Exercise text:

----

Advertisement Advertisement

datamatrix.operations

A set of operations to apply to columns and DataMatrix objects.

function auto_type(dm)

Requires fastnumbers

Converts all columns of type MixedColumn to IntColumn if all values are integer numbers, or FloatColumn if all values are non-integer numbes.

from datamatrix import DataMatrix, operations

dm = DataMatrix(length=5)
dm.A = 'a'
dm.B = 1
dm.C = 1.1
dm_new = operations.auto_type(dm)
print('dm_new.A: %s' % type(dm_new.A))
print('dm_new.B: %s' % type(dm_new.B))
print('dm_new.C: %s' % type(dm_new.C))

Output:

dm_new.A: <class 'datamatrix._datamatrix._mixedcolumn.MixedColumn'>
dm_new.B: <class 'datamatrix._datamatrix._numericcolumn.IntColumn'>
dm_new.C: <class 'datamatrix._datamatrix._numericcolumn.FloatColumn'>

Arguments:

  • dm -- No description
    • Type: DataMatrix

Returns:

No description

  • Type: DataMatrix

function bin_split(col, bins)

Splits a DataMatrix into bins; that is, the DataMatrix is first sorted by a column, and then split into equal-size (or roughly equal-size) bins.

Example:

from datamatrix import DataMatrix, operations

dm = DataMatrix(length=5)
dm.A = 1, 0, 3, 2, 4
dm.B = 'a', 'b', 'c', 'd', 'e'
for bin, dm in enumerate(operations.bin_split(dm.A, bins=3)):
       print('bin %d' % bin)
       print(dm)

Output:

bin 0
+---+---+---+
| # | A | B |
+---+---+---+
| 1 | 0 | b |
+---+---+---+
bin 1
+---+---+---+
| # | A | B |
+---+---+---+
| 0 | 1 | a |
| 3 | 2 | d |
+---+---+---+
bin 2
+---+---+---+
| # | A | B |
+---+---+---+
| 2 | 3 | c |
| 4 | 4 | e |
+---+---+---+

Arguments:

  • col -- The column to split by.
    • Type: BaseColumn
  • bins -- The number of bins.
    • Type: int

Returns:

A generator that iterates over the bins.

function fullfactorial(dm, ignore=u'')

Requires numpy

Creates a new DataMatrix that uses a specified DataMatrix as the base of a full-factorial design. That is, each value of every row is combined with each value from every other row. For example:

Example:

from datamatrix import DataMatrix, operations

dm = DataMatrix(length=2)
dm.A = 'x', 'y'
dm.B = 3, 4
dm = operations.fullfactorial(dm)
print(dm)

Output:

+---+---+---+
| # | A | B |
+---+---+---+
| 0 | x | 3 |
| 1 | y | 3 |
| 2 | x | 4 |
| 3 | y | 4 |
+---+---+---+

Arguments:

  • dm -- The source DataMatrix.
    • Type: DataMatrix

Keywords:

  • ignore -- A value that should be ignored.
    • Default: ''

function group(dm, by)

----

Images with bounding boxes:
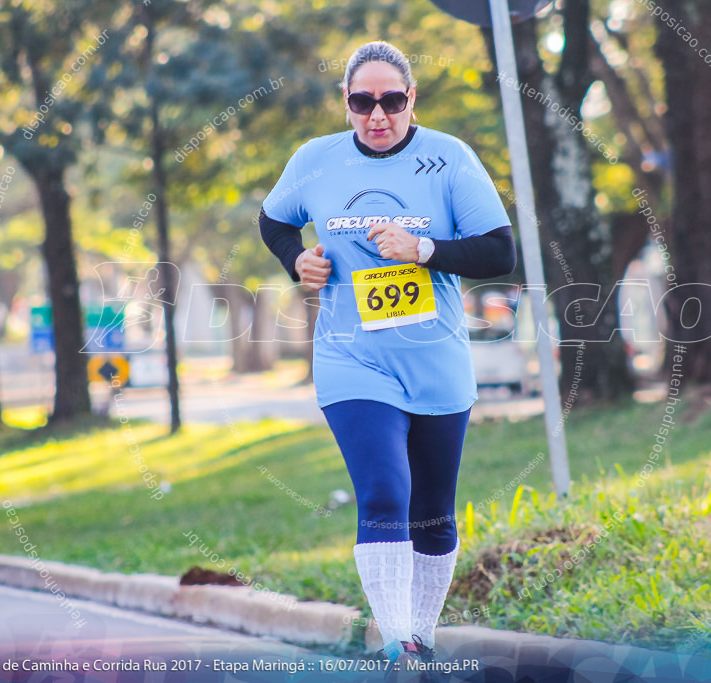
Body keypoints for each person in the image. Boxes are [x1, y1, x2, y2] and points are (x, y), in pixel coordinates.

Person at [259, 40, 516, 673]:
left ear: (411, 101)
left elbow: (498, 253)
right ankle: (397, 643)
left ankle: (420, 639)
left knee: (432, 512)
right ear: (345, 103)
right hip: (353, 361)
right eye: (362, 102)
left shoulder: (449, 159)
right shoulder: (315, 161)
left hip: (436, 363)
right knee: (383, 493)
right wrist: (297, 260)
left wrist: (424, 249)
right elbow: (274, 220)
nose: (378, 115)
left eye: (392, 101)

----

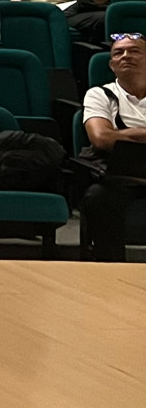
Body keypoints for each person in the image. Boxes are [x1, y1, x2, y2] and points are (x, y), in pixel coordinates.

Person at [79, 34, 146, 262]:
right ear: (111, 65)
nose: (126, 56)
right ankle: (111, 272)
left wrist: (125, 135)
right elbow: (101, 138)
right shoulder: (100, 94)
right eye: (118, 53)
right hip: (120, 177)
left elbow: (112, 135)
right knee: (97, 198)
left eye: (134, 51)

----

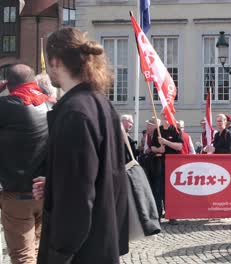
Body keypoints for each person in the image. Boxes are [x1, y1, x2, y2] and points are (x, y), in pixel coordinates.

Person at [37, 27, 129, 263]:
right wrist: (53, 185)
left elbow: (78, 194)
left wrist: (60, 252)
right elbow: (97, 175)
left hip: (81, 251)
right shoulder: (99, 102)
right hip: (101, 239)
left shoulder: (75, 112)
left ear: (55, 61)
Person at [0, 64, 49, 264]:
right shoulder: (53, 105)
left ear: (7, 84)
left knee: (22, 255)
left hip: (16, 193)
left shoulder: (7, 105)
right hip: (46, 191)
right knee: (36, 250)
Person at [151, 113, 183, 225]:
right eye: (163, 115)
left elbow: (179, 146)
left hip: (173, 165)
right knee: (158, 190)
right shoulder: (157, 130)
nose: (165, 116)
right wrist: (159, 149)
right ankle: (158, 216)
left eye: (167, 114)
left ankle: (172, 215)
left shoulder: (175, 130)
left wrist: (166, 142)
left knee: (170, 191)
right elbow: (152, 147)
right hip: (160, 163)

----

Problem requirements:
Answer these questions from the datamatrix.operations documentation:
(a) Which package does the auto_type function require?
(b) What does bin_split return?
(c) Which package does the fullfactorial function require?

Solved problem:
(a) fastnumbers
(b) A generator that iterates over the bins
(c) numpy